Paper review - Learning trajectory preferences for manipulators via iterative improvement

10 Jan 2022

두 번째 논문 리뷰입니다. 2013년 NeurIPS에 제출된 논문인 Learning trajectory preferences for manipulators via iterative improvement 를 리뷰해 보도록 하겠습니다.
PbRL 자체가 오래된 연구 분야는 아닌 것 같아서, 2013년 논문이면 정말 고대 논문이라고 볼 수 있겠습니다. 다만, trajectory planning을 사용했다는 내용이 리뷰논문에 있었기 때문에, 첫 번째로 채택되었습니다. 딥러닝을 사용하지도 않았고, 아주 간단한 linear parameterized optimization을 사용하여 학습을 진행하였습니다.

실제로 Manipulator에서 human demonstration을 사용하는 연구는 유명했었죠. (로봇 이름이 뭐였는지는 기억이 잘 안나지만…)

본 논문의 경우 High DoF 환경에서는 Human demo보다는 slightly improved trajectory preference를 주는 것이 학습에 도움이 된다고 주장합니다. 그리고 그 방법과 결과를 살펴보겠습니다.

Table of contents

Introduction
Related works
Learning and Feedback model
Learning algorithm
Features describing object-object interactions
- Trajectory features
- Learning the scoring function
Experiments
- Evaluation metric
- Results
Conclusion

Introduction

본 논문은 human preference가 필요한 이유를 여러 예시를 들어 잘 정의하고 있습니다.

a household robot should move a glass of water in an upright position without jerks while maintaining a safe distance from nearby electronic devices

For example, trajectories of heavy items should not pass over fragile items but rather move around them

같은 물건을 옮기더라도 어떤 물건이느냐, 주변에 어떤 것이 있느냐에 따라서 다르게 행동해야 한다는 것이 이 연구의 요지입니다. 이것은 reward function으로 나타내기 어려운 사람의 선호도 (Human preference) 이고, 이를 로봇이 학습할 수 있도록 하는 것입니다.

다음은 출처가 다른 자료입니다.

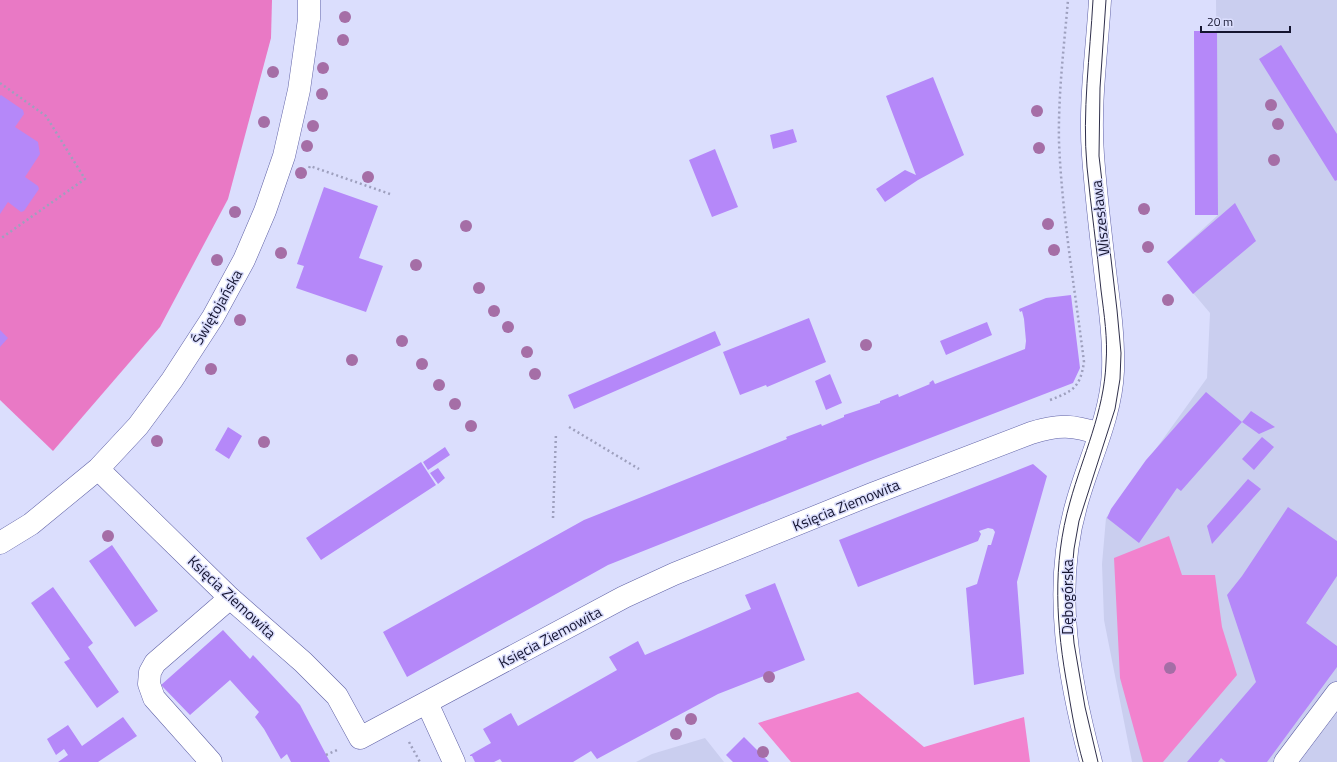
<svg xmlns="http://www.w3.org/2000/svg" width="1337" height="762" viewBox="0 0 1337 762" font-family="'Titillium Web',sans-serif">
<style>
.built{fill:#caceef}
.green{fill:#f282ce}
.forest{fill:#e979c5}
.building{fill:#b588f9}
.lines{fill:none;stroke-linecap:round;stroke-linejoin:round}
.minor-casing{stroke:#6062a6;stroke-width:23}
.path{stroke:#9ea0be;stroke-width:2.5;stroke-dasharray:2 3;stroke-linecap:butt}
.minor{stroke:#fff;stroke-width:22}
.tram{stroke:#2f2f4b;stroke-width:1}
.tree{fill:#a56ea6}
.labels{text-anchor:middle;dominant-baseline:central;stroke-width:3;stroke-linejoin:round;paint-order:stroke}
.street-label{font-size:15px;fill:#14142f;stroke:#dbdefd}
</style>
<rect width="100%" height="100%" fill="#dbdefd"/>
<path class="built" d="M1216,0H1337V762H1132L1104,620L1102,564L1106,518L1207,378L1210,313L1167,262L1218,215Z
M705,738L724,762H636L652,754Z"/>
<path class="green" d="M1169,536L1182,575H1215L1222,627L1237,675L1163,762H1143L1120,678L1114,558Z
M858,692L924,747L1024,717L1030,762H791L758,723Z"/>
<path class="forest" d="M0,0H272L271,38L228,199L160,327L53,451L0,400Z"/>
<path class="building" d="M1194,31H1217L1218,215H1195Z
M1281,45L1337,134V180L1335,181L1259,59Z
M933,77L964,155L918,180L885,202L876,189L905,170L916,175L886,96Z
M1,95L23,110L24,114L15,127L38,142L40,154L25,177L38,186L39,189L24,211L21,212L8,202L0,214V96Z
M793,129L797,142L773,149L770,135Z
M715,149L738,207L712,217L689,160Z
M324,187L378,206L359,258L383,266L366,312L296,288L304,266L297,264Z
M1235,203L1256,241L1193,294L1167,262Z
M1071,295L1080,368L1073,383L865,463L608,565L407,677L383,632L584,520L787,439L786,437L821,424L822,426L844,417V415L880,403V401L898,394L899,397L930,384L929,383L933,380L935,384L1025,349L1026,341L1024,319L1022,311L1020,312L1019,309L1046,298Z
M809,318L826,362L767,387L766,385L740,395L723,352Z
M987,322L992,335L946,355L940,341Z
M0,330L8,338L0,347Z
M715,331L721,345L574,409L568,395Z
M830,374L842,403L826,410L815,381Z
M1206,392L1242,422L1181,491L1177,488L1139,543L1107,518L1111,509L1146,460Z
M1251,411L1275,427L1259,434L1242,422Z
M228,427L242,436L229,459L215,450Z
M1262,437L1274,447L1254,470L1242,459Z
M445,447L450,455L428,470L423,462Z
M421,462L436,485L321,560L306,538Z
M1033,464L1047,476L1017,582L1024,674L974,685L966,588L977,584L988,545H991L995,532L993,529L988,528L979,531L981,534L978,541L858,587L839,540Z
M438,468L445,478L438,484L430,473Z
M1248,479L1261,489L1212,544L1207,526Z
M1288,507L1337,541V576L1306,623L1337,646V667L1267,762H1226L1221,758L1218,762H1187L1256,682L1227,595L1242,576Z
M112,545L158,611L135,627L89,561Z
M775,583L805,660L718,694L597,759L591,751L573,762H502L500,759L494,762H475L472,756H470V755L491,743L483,729L511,713L518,726L617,670L609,657L638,641L645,655L751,609L745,595Z
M53,587L93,643L88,647L119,692L97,708L64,662L70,659L31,603Z
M223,630L250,659L253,655L300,705L330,762H291L287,754L281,759L264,729L255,717L259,712L230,680L190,715L161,685Z
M123,717L137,736L98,762H58L68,755L64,749L56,755L47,739L68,725L82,746Z
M744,737L769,762H733L726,755Z"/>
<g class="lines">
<defs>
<path id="minor" d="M98,469L230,598L303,662L337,696L360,738L624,597L674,574L872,494L1031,433C1059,424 1073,425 1100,434
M0,543L31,524L98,469L138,426L172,380L213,317L244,260L265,211L284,156L299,90L309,19V0
M427,703L454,762
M211,762L154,698L149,684L150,672L155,663L230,598
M1091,762C1069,679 1052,590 1076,506C1088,461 1111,418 1113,371C1114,340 1110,309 1106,279C1101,238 1096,196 1093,155C1089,104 1097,51 1100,0
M1285,762L1337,693"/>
</defs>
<use href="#minor" class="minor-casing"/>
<path class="path" d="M0,83L46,116L85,179L0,239
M309,168L310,166L390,194
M1050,400C1073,391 1080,388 1084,362C1075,289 1062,216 1059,142C1058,95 1064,47 1068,0
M569,427L639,469
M553,518L556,433
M409,742L420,762
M326,755L337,750"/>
<use href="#minor" class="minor"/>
<path class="tram" d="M1083,762C1076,738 1072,714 1068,690C1056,626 1052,565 1070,502C1083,455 1104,412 1106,363C1108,339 1104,314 1101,290C1097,249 1091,208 1087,167C1082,112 1090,55 1093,0
M1098,762L1085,707L1074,643L1071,608V584L1074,549L1079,521L1115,409L1120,379L1121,353L1117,310L1099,156L1100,88L1106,0"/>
</g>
<g class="tree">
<circle cx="345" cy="17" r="6"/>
<circle cx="343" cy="40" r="6"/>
<circle cx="323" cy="68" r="6"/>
<circle cx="273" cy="72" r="6"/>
<circle cx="322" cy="94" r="6"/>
<circle cx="1271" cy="105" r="6"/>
<circle cx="1037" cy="111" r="6"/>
<circle cx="264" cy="122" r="6"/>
<circle cx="1278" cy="124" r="6"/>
<circle cx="313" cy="126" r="6"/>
<circle cx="307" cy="146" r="6"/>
<circle cx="1039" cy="148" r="6"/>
<circle cx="1274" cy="160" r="6"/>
<circle cx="301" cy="173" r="6"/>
<circle cx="368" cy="177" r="6"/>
<circle cx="1144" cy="209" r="6"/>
<circle cx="235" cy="212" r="6"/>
<circle cx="1048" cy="224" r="6"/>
<circle cx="466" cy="226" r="6"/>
<circle cx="1148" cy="247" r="6"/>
<circle cx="1054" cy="250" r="6"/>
<circle cx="281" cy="253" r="6"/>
<circle cx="217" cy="260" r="6"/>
<circle cx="416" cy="265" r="6"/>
<circle cx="479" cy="288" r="6"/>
<circle cx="1168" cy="300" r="6"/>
<circle cx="494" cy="311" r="6"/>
<circle cx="240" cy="320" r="6"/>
<circle cx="508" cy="327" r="6"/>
<circle cx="402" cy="341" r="6"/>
<circle cx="866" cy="345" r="6"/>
<circle cx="527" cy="352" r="6"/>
<circle cx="352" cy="360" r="6"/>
<circle cx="422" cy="364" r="6"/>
<circle cx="211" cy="369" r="6"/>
<circle cx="535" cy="374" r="6"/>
<circle cx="439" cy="385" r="6"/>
<circle cx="455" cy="404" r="6"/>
<circle cx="471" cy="426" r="6"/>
<circle cx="157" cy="441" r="6"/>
<circle cx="264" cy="442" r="6"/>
<circle cx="108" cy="536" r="6"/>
<circle cx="1170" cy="668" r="6"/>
<circle cx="769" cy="677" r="6"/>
<circle cx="691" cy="719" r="6"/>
<circle cx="676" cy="734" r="6"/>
<circle cx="763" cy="752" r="6"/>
</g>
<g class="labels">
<g class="street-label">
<text transform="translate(1100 218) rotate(-96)">Wiszesława</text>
<text transform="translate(217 307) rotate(-60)">Świętojańska</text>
<text transform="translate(846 505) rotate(-22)">Księcia Ziemowita</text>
<text transform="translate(232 597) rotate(43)">Księcia Ziemowita</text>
<text transform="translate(1067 597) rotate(-90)">Dębogórska</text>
<text transform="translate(550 637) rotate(-28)">Księcia Ziemowita</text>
</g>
</g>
<path d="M1201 26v6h89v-6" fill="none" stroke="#14142f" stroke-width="2"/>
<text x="1207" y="26" font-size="12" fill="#14142f" stroke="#dbdefd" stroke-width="3" paint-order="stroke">20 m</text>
</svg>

The robot learns a general model of the user’s preferences in an online fashion.

이 과정에서 학습이 잘 되는지를 사실 검증할 수 없는데, 저자는 regret이라는 것을 정의하였습니다. 사람과 로봇이 생각하는 trajectory의 rank이 같아질수록 regret이 작아지는 구조입니다 (뒷부분에 설명)

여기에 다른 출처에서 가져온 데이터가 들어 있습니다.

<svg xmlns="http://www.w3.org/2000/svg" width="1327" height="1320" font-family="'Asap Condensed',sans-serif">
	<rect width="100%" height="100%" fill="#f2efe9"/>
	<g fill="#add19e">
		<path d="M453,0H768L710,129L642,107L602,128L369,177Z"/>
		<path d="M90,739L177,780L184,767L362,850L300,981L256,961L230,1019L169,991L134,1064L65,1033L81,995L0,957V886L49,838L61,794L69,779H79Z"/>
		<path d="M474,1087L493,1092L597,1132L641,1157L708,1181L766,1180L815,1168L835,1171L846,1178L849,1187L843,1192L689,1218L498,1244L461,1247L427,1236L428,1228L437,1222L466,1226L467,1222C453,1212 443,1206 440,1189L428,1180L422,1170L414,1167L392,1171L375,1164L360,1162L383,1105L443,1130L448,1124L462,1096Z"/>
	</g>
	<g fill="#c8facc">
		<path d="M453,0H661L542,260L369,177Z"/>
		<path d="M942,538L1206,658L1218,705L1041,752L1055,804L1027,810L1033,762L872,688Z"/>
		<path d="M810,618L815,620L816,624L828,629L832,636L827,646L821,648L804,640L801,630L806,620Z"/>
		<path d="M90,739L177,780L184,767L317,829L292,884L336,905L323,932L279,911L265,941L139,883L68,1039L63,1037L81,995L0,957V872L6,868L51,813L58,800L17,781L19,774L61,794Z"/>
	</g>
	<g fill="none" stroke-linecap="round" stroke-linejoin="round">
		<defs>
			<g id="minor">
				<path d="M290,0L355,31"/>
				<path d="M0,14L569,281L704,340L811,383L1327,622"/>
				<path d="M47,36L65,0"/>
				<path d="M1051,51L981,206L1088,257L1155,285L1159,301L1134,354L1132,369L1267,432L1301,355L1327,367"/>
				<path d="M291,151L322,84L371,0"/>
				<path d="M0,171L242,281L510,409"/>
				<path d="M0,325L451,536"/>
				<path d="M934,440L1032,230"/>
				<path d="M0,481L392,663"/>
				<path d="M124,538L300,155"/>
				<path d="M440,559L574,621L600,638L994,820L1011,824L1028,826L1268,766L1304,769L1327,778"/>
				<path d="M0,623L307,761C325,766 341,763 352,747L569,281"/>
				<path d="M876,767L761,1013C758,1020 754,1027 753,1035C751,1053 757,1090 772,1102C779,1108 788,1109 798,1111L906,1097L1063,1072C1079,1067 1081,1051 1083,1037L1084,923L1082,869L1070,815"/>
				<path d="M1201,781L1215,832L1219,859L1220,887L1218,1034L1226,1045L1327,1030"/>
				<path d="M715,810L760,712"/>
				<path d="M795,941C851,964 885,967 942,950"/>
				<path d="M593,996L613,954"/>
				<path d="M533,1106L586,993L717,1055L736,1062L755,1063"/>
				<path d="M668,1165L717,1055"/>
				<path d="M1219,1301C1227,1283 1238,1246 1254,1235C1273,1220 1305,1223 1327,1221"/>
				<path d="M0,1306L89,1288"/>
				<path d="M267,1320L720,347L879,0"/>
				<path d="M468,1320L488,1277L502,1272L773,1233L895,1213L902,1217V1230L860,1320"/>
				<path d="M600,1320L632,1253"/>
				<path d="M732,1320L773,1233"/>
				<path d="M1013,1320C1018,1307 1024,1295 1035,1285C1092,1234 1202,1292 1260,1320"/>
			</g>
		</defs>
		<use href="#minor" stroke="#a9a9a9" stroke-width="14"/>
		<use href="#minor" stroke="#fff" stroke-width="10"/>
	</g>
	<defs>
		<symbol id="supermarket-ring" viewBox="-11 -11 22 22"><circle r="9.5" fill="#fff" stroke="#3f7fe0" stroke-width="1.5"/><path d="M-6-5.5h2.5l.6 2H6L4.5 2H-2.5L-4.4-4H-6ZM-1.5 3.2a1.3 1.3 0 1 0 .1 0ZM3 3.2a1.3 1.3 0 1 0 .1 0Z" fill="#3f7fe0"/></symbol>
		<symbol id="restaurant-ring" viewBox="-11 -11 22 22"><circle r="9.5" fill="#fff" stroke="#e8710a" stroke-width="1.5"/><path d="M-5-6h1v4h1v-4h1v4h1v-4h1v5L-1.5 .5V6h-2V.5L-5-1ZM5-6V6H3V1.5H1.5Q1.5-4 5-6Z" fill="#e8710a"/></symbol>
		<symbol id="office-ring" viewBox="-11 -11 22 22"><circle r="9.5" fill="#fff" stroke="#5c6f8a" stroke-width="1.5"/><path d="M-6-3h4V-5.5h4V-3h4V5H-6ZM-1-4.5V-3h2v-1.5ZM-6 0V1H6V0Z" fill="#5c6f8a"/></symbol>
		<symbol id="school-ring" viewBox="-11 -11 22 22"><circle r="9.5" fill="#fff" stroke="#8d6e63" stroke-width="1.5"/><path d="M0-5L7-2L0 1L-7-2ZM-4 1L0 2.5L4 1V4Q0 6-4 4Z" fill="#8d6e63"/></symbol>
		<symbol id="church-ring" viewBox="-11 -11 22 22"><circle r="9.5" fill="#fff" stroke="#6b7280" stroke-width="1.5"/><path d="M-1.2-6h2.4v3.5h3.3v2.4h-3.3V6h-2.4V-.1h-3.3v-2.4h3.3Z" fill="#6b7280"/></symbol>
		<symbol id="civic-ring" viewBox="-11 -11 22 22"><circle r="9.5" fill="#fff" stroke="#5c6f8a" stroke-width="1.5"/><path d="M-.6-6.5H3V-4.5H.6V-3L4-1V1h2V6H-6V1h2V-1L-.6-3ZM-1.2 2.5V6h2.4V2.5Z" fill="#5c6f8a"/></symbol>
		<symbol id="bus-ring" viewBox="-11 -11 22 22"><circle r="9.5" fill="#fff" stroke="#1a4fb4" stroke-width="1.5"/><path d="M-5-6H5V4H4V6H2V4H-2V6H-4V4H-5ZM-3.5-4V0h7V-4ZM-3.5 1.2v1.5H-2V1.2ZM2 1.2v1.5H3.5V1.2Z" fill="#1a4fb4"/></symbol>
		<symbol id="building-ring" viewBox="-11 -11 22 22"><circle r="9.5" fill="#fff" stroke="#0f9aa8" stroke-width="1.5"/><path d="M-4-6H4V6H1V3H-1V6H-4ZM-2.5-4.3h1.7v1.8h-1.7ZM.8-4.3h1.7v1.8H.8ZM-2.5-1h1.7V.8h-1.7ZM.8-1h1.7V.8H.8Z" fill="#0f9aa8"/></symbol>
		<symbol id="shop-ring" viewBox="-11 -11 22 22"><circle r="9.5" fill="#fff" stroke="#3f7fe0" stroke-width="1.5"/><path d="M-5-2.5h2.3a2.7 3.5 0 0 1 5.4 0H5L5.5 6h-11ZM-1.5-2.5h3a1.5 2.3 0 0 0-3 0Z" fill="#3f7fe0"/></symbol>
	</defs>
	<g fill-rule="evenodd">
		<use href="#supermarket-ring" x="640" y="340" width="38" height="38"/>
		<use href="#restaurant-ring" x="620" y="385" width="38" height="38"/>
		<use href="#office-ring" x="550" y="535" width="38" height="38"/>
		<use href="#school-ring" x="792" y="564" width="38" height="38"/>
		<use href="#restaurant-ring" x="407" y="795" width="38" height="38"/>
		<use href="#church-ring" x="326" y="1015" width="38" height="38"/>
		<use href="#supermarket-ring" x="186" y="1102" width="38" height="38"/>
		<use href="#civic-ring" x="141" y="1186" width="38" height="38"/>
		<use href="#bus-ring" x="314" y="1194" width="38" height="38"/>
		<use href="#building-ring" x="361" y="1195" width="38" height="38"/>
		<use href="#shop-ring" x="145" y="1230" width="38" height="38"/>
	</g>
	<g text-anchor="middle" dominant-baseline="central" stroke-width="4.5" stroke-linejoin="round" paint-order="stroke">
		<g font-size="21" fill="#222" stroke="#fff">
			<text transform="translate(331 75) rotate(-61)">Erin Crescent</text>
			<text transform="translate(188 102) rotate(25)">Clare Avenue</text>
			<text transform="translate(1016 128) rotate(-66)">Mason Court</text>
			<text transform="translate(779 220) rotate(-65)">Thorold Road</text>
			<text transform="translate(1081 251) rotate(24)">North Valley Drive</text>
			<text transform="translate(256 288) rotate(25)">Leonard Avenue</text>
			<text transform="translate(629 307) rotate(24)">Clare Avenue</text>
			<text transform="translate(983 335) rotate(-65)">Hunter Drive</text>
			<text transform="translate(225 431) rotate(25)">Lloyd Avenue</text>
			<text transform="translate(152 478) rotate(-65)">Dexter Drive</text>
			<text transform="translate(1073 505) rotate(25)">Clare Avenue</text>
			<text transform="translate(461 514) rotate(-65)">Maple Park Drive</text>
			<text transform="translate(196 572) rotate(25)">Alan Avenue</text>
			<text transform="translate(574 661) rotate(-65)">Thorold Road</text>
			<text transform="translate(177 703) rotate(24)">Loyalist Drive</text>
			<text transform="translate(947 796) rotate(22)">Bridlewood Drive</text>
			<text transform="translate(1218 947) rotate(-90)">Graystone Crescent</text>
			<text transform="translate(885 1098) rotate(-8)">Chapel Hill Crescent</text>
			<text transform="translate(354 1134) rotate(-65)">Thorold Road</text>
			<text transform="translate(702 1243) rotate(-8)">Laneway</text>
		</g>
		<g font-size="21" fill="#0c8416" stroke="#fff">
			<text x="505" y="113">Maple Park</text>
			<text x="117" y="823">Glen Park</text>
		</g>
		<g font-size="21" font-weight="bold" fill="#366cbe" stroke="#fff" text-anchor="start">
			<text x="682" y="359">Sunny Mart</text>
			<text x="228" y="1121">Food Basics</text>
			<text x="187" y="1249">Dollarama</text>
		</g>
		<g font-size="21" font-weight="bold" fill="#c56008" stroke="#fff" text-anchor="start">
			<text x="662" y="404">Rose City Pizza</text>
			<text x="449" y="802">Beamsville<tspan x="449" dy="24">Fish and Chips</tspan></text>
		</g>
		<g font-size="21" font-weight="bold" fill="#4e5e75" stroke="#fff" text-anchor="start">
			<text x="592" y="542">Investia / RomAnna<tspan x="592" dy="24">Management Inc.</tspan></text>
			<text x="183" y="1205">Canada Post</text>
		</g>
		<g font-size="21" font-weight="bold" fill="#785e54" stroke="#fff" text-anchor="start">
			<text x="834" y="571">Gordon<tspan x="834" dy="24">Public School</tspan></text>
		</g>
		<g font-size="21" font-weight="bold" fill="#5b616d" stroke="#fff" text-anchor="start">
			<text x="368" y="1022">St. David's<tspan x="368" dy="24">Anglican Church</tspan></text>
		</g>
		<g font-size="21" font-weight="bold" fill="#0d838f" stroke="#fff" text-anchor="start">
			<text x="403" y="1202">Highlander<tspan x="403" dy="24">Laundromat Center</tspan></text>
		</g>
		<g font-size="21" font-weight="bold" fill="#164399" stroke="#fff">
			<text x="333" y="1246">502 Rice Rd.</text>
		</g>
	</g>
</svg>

Grocery checkout task라는, 여러 물체를 두고 로봇팔을 이용해 이것들을 옮기는 문제를 실험환경으로 사용했습니다.

본 논문은 Learning from demonstratino (LfD)와 많은 비교를 하고 있습니다. LfD의 가장 큰 문제는 과연 user demonstration이 optimal인지 알 수 없다는 것입니다.

The user never discloses the optimal trajectory

즉, 본 연구의 목적은 어떻게 improve 하는지를 preference에 기반하여 배우는 것 입니다.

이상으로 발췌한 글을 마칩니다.